The latest figures (2013) from the U.S. Federal Bureau of Investigation suggest violent crime in the United States has fallen to its lowest level in years. Many law enforcement agencies are taking credit for the decline. But while violent crime is down, deadly police encounters - known as justifiable homicides - are rising.
The FBI reports violent crimes like murder, rape, assault and robbery dropped more than four percent in 2013. During that same period, however, police officers shot and killed more than 400 civilians in incidents known as justifiable homicides.
Bill Lewis, assistant director of the FBI's Los Angeles Division, says increased drug and gang activity has led to more deadly encounters with police.
"There are more than 30,000 known gangs in the U.S., including prison and motorcycle gangs. And more than a million gang members. Further, street gangs are responsible for approximately 48 percent of violent crime in their neighborhoods that they control," said Lewis.
According to official FBI reporting, there were nearly 500 police killings of felony suspects each year during a seven year period ending in 2013.
But that number comes from only 750 of the 17,000 law enforcement agencies nationwide, because reporting police killings to Washington is voluntary.
Some analysts claim the report undercounts fatal police encounters with civilians, and the actual number could be as high as 1,000.
National Urban League President Marc Morial said lowering that number may mean changing the way the police do their job.
"So the changes we seek obviously are a shift away from what I would call a broken windows [increased police action for small crimes] or stop-and-frisk approach to policing, to more of a community policing model, which focuses on violent crime but also which builds relationships between police and the communities that they serve," said Morial.
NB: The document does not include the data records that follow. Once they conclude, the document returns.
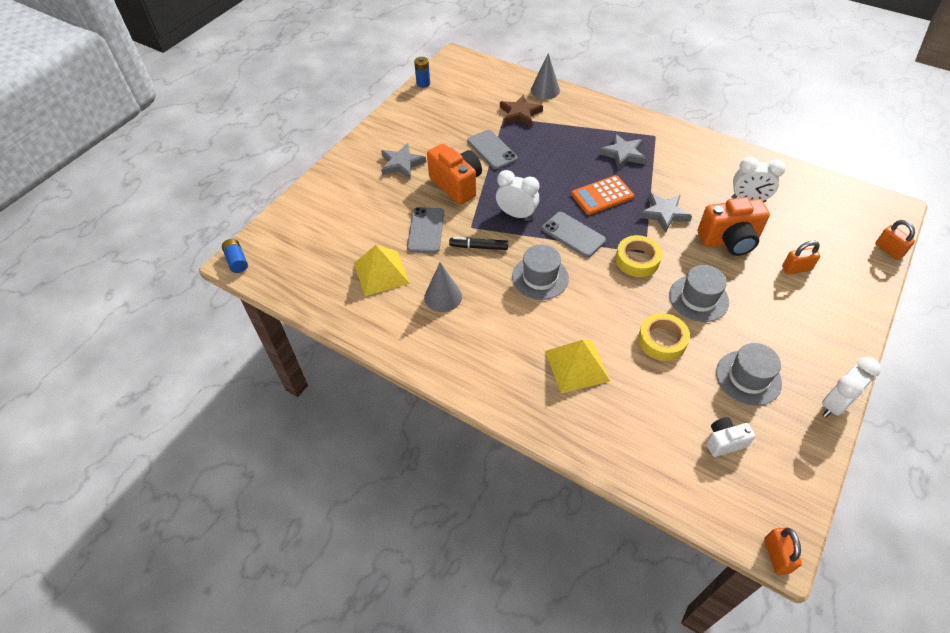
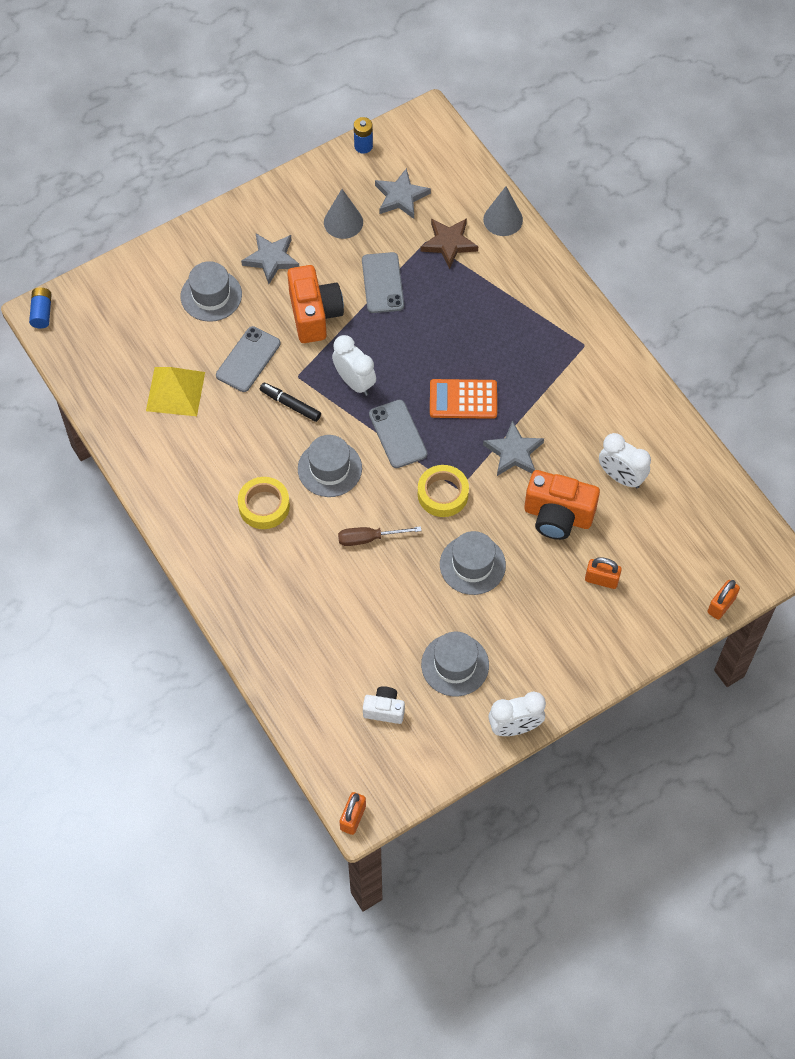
camera: 25 degrees right, 10 degrees up
grey cone [424,262,462,312] -> grey cone moved to [324,189,363,239]
yellow pyramid [545,340,610,393] -> none
grey star [599,134,646,169] -> grey star moved to [375,168,431,219]
yellow tape [638,313,690,361] -> yellow tape moved to [238,477,290,529]
orange padlock [875,220,915,260] -> orange padlock turned 45 degrees clockwise [707,580,740,620]
none -> grey hat [181,261,242,322]
none -> brown screwdriver [338,526,422,546]

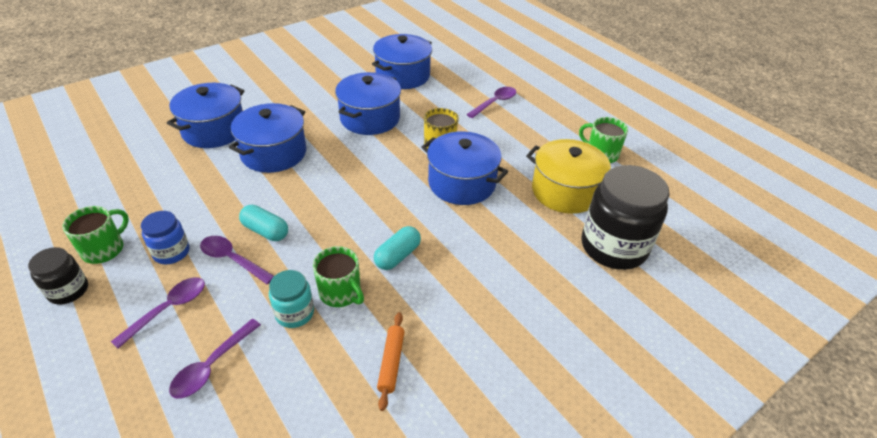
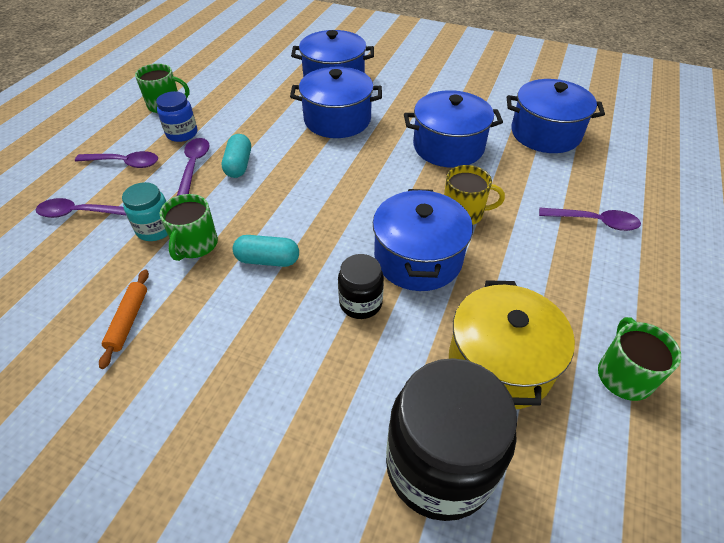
camera: 60 degrees right, 5 degrees up
black jar [28,247,88,305] -> black jar moved to [338,254,384,319]
orange rolling pin [377,312,405,411] -> orange rolling pin turned 60 degrees counterclockwise [99,269,149,369]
The shooting of unarmed black teenager Michael Brown by white Ferguson police officer Darren Wilson was not an insolated event. African Americans make up a large majority of people killed by police. Public policy expert Elsie Scott said the core of the problem is the way black men and other minorities are perceived by many police officers.
"There are many great police officers out there. I think many of the police officers who work directly in high crime communities often see nothing but some of the negative elements and so their perceptions of African-American young men, their perception of Latino young men often may get tainted by the job that they are doing," said Scott.
Madye Henson, who has trained thousands of police officers, said law enforcement agencies need to examine ways of reducing deadly force.
"I think that what you have seen in some of those communities that have seen a decrease in those police killings in that process is a different level of engagement, with those that police community there is a different level of engagement with the community," said Henson.
Henson said furthering policing reforms should increase trust between officers and civilians while reducing the frequency with which police use deadly force.